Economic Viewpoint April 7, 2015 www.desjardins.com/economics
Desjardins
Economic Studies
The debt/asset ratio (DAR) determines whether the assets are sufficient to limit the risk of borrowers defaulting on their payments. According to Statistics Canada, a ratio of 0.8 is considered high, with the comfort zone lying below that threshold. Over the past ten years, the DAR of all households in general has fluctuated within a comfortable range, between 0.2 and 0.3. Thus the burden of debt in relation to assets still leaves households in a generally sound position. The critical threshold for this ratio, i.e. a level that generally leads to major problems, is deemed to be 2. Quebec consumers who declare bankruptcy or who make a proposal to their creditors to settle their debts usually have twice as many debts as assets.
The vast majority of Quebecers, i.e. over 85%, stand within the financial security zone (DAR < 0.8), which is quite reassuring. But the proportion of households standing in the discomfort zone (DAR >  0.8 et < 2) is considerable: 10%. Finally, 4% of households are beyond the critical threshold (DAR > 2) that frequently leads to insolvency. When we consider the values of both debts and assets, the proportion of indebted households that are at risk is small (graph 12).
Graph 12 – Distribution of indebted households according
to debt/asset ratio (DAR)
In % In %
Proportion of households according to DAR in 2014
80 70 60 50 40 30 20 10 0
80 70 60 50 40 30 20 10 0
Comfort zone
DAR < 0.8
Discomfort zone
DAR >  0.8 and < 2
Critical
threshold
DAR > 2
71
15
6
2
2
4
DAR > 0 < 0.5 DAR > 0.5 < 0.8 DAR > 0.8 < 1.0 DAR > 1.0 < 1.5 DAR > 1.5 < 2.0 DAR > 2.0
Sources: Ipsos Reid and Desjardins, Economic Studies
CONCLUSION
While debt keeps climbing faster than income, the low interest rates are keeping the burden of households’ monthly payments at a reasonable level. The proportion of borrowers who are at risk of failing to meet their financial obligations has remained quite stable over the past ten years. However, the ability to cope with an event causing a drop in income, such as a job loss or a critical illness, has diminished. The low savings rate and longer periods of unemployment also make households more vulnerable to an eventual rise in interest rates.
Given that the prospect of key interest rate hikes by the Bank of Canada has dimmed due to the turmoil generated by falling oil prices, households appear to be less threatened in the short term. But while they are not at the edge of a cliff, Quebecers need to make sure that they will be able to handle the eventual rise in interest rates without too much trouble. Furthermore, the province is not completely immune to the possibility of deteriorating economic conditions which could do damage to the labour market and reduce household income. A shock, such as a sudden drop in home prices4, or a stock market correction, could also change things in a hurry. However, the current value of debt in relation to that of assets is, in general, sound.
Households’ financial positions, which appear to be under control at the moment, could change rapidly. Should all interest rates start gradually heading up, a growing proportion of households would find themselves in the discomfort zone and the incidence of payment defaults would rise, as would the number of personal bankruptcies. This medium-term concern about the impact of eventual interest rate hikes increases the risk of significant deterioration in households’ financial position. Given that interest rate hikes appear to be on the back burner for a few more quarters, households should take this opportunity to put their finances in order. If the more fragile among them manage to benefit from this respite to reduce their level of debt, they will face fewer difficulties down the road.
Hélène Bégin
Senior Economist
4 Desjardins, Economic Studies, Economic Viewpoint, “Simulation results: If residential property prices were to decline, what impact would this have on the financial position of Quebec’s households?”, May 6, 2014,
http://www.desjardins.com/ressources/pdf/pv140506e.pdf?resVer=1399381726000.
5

-=-=-=-=-

● **The task**: Go through the material above line by line and work out how many lines contain the word "prices"; give only that number.

● **Completed exercise**: 2